TASK GOAL: Please retype the line that contains "X1033Y753D03*" and all lines that follow it to the end of the entries below, exactly as they stand, with nothing added.

** PROVIDED ENTRIES follows **

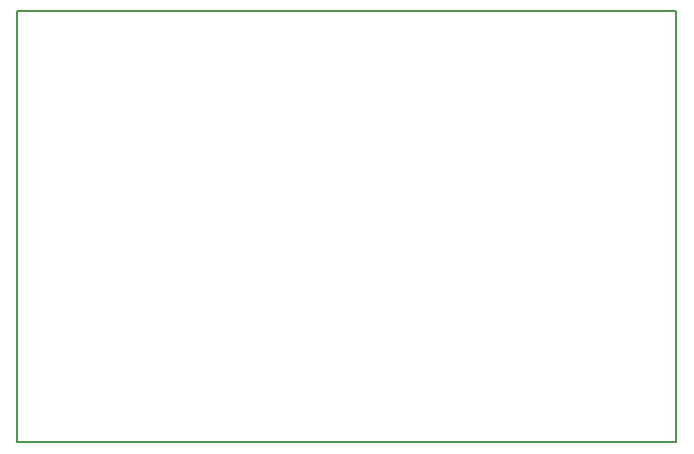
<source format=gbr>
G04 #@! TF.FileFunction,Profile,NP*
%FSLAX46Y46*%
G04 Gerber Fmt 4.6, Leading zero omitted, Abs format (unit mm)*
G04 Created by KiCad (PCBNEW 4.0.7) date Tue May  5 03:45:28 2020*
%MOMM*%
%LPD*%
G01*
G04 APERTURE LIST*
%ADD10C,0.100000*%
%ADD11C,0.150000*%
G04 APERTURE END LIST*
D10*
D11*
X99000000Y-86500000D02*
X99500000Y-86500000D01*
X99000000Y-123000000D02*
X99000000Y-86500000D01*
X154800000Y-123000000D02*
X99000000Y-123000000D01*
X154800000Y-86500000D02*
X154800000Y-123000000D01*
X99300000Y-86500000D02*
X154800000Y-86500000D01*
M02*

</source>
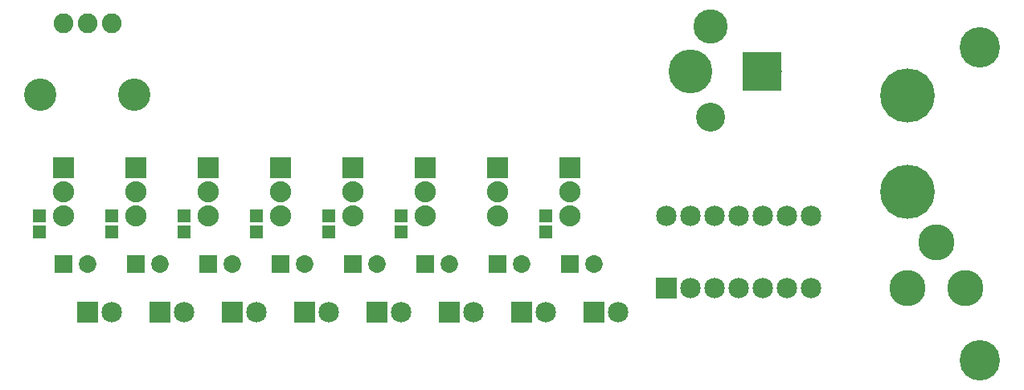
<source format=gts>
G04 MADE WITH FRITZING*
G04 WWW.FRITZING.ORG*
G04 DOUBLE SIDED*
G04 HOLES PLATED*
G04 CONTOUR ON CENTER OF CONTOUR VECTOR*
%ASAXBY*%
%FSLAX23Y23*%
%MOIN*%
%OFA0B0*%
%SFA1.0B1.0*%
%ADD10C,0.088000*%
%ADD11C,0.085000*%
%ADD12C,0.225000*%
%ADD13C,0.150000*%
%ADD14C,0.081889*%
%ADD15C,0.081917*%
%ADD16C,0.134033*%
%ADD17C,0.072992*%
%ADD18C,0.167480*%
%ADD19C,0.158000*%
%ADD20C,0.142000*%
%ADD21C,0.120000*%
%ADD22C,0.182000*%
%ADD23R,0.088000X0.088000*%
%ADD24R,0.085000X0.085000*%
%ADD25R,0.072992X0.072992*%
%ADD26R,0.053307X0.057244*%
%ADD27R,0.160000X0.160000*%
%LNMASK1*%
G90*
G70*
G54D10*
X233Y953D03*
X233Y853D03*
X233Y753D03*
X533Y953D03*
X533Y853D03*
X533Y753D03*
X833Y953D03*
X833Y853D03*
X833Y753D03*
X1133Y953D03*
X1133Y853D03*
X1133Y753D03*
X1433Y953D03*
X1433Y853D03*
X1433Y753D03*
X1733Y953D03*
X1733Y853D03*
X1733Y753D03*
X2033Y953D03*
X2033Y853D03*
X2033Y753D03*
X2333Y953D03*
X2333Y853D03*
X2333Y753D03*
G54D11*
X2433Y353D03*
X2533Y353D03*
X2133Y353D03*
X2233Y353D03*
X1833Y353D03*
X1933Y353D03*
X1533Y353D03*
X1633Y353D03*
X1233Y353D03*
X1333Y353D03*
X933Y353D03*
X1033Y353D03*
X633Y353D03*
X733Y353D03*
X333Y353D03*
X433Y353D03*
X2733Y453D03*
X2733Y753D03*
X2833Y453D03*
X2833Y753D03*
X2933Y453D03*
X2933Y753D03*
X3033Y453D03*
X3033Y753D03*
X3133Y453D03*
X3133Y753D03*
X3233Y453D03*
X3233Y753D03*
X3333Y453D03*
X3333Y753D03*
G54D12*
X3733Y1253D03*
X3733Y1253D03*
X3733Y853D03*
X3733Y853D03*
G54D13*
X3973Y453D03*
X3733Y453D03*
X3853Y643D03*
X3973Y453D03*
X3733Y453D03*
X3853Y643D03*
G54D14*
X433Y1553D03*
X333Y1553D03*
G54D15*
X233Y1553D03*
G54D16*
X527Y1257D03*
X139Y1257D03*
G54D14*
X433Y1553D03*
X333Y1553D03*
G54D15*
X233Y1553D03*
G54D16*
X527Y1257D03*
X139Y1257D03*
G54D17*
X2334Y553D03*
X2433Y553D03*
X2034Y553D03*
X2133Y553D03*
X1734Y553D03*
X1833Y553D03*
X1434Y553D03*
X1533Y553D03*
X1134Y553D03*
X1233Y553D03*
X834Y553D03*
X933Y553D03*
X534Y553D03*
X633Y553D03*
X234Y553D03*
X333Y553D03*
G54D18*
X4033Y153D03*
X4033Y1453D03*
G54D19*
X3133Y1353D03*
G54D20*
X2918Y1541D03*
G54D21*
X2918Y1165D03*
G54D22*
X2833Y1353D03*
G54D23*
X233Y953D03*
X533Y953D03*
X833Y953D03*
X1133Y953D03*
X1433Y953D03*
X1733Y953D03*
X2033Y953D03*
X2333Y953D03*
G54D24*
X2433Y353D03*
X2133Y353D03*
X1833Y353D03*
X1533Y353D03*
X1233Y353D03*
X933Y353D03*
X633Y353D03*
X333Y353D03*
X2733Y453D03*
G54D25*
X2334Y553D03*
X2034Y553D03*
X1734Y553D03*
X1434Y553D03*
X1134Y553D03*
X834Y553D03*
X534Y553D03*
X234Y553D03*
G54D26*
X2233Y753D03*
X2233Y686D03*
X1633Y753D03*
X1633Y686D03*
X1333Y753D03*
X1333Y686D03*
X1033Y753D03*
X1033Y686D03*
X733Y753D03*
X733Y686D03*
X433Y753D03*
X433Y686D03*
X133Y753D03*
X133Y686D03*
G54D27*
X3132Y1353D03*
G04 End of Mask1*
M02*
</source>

** End of PROVIDED ENTRIES **

SOLVED PROBLEM:
X1033Y753D03*
X1033Y686D03*
X733Y753D03*
X733Y686D03*
X433Y753D03*
X433Y686D03*
X133Y753D03*
X133Y686D03*
G54D27*
X3132Y1353D03*
G04 End of Mask1*
M02*
</source>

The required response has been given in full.